«Abraão, vosso pai, exultou pensando em ver o meu dia; viu-o e ficou feliz.» Que quer isto dizer? «Abraão acreditou em Deus e isso foi-lhe atribuído à conta de justiça» (Gn 15,6; Rom 4,3). Em primeiro lugar acreditou que Ele era o criador do céu e da terra, o Deus único; depois, que Ele tornaria a sua posteridade semelhante às estrelas do céu (Gn 15,5). Paulo também o diz: «como astros no mundo» (Fil 2,15). Portanto, foi a justo título que, deixando toda a sua parentela deste mundo, ele seguiu a Palavra de Deus, tornando-se estrangeiro com o Verbo, a fim de se tornar cidadão com o Verbo, o Filho de Deus (cf Ef 2,19). Foi também a título de justiça que os apóstolos, descendentes de Abraão, deixaram o barco e o seu pai e seguiram o Verbo (Mt 4,22). E é a justo título que nós, que temos a mesma fé de Abraão, tomando a nossa cruz tal como Isaac levou a lenha, seguimos este mesmo Verbo (Gn 22,6; Mt 16,24).

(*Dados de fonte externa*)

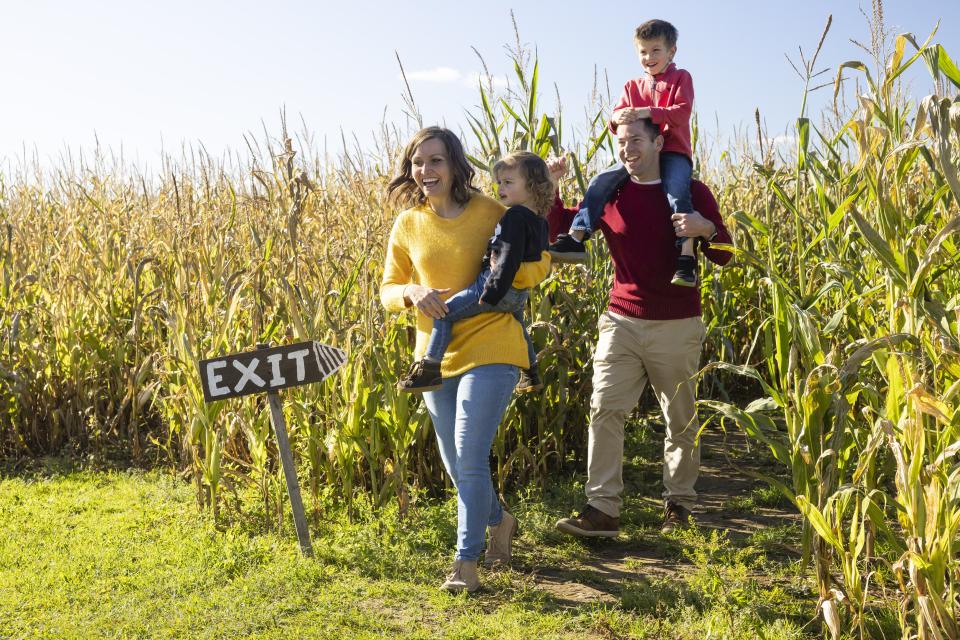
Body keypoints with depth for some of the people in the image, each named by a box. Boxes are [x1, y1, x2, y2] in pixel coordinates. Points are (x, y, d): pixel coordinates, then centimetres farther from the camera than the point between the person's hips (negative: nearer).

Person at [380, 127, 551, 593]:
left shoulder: (491, 213, -7)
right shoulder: (408, 225, 2)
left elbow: (540, 266, 0)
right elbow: (388, 289, 8)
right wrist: (413, 293, -15)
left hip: (489, 349, -5)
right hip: (435, 356, 5)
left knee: (470, 458, -10)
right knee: (454, 464, 15)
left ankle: (466, 561, 6)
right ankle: (499, 521, 42)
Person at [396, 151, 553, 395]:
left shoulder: (515, 217, -18)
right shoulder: (540, 222, 11)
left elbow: (508, 258, -24)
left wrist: (491, 293, -23)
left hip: (499, 287, -10)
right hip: (520, 294, 10)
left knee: (445, 312, -9)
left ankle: (430, 370, -12)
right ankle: (531, 375, 47)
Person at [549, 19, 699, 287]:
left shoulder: (680, 78, 5)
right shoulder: (632, 86, 18)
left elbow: (682, 112, -12)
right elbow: (616, 120, 7)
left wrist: (648, 112, -26)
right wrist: (617, 118, -20)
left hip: (673, 153, -4)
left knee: (677, 193, -32)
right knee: (600, 182, -13)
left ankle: (687, 256, -33)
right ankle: (575, 239, -13)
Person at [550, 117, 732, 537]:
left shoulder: (691, 192, -1)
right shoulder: (609, 194, 4)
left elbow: (724, 256, 0)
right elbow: (562, 230, 13)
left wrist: (707, 229, -22)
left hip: (677, 327, -1)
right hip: (622, 322, 2)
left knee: (681, 419, 8)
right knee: (605, 409, -9)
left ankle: (679, 504, 24)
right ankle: (602, 509, -7)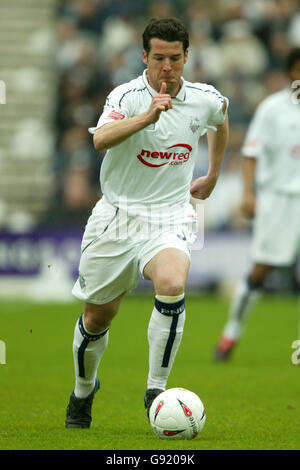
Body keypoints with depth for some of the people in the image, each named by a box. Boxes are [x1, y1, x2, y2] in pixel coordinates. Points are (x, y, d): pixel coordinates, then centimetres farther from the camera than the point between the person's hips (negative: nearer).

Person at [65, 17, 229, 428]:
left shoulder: (205, 99, -1)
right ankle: (84, 390, 40)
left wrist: (213, 176, 29)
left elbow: (220, 121, 26)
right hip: (117, 214, -1)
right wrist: (146, 117, -51)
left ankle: (156, 390, -18)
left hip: (170, 217, 1)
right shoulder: (128, 96, -15)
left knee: (172, 286, -30)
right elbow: (101, 139, -37)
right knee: (97, 318, 10)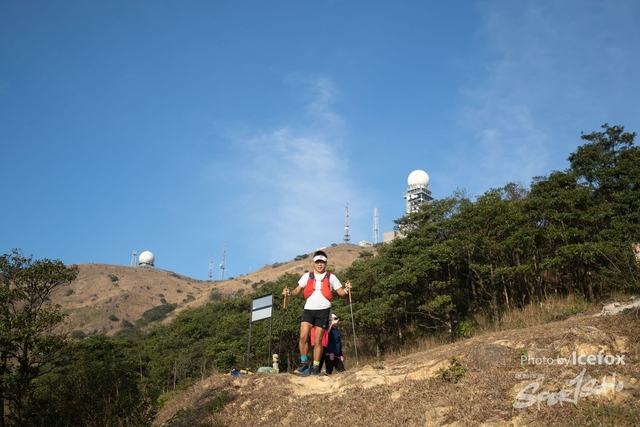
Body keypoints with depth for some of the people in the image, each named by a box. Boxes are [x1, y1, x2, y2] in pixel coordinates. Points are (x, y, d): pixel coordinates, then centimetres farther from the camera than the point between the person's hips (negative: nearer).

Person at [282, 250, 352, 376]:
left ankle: (315, 368, 8)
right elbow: (298, 290, 9)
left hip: (323, 311, -1)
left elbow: (340, 292, 6)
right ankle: (304, 364, -1)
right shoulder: (307, 276, 11)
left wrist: (346, 290, -15)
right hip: (308, 309, 1)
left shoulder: (331, 277, 8)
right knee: (303, 336, -14)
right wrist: (289, 293, -11)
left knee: (318, 340, 0)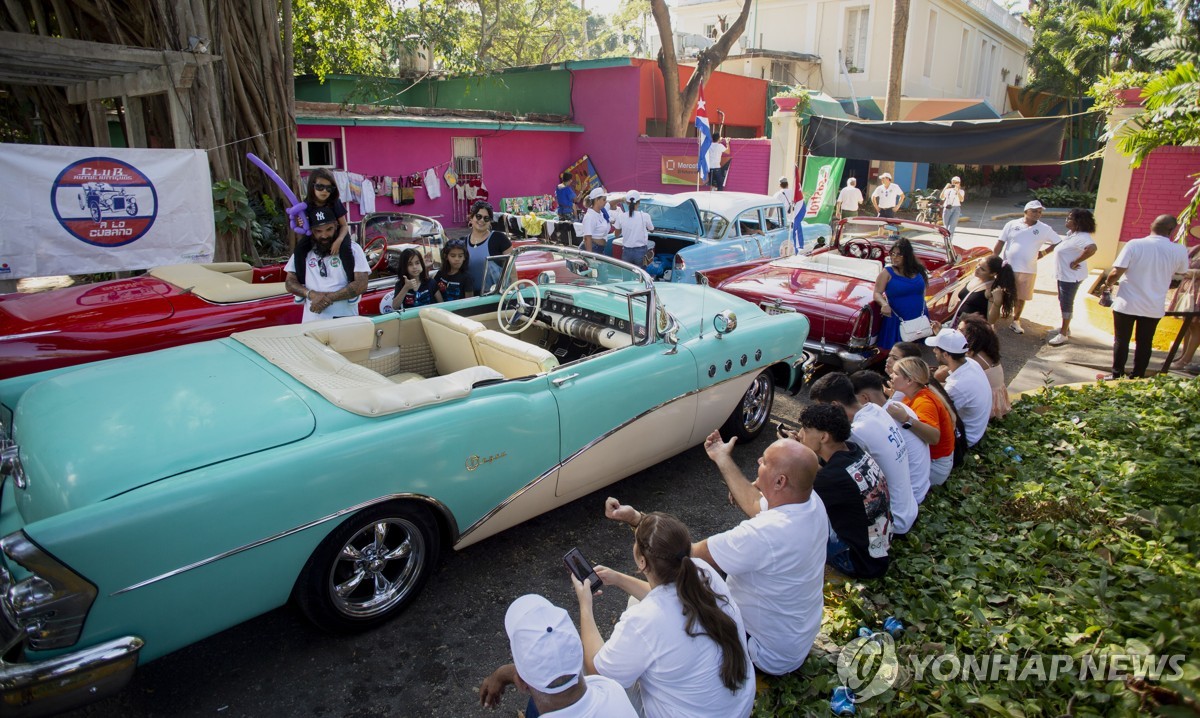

Porque em Abraão, o homem já tinha aprendido e já se tinha acostumado a seguir o Verbo de Deus. Na sua fé, com efeito, Abraão observou o mandamento da Palavra de Deus e não hesitou em entregar «o seu único e amado filho» em sacrifício a Deus (Gn 22,2), a fim de que Deus também aceitasse, em favor da toda a sua posteridade, entregar o seu bem-amado Filho único em sacrifício pela nossa redenção (Rom 8,32).

E como Abraão foi profeta e viu no Espírito o dia da vinda do Senhor e o desígnio da sua Paixão, quer dizer, a salvação para si mesmo e para todos aqueles que, como ele, cressem em Deus, estremeceu com grande alegria. O Senhor Jesus Cristo não era, portanto, desconhecido de Abraão, visto que este desejou ver o seu dia. E foi assim que, instruído pelo Verbo, Abraão também conheceu o Pai do Senhor e acreditou nele. […] Por isso disse: «Ergo a minha mão para o Senhor, o Deus Altíssimo que criou os céus e a Terra» (Gn 14,22).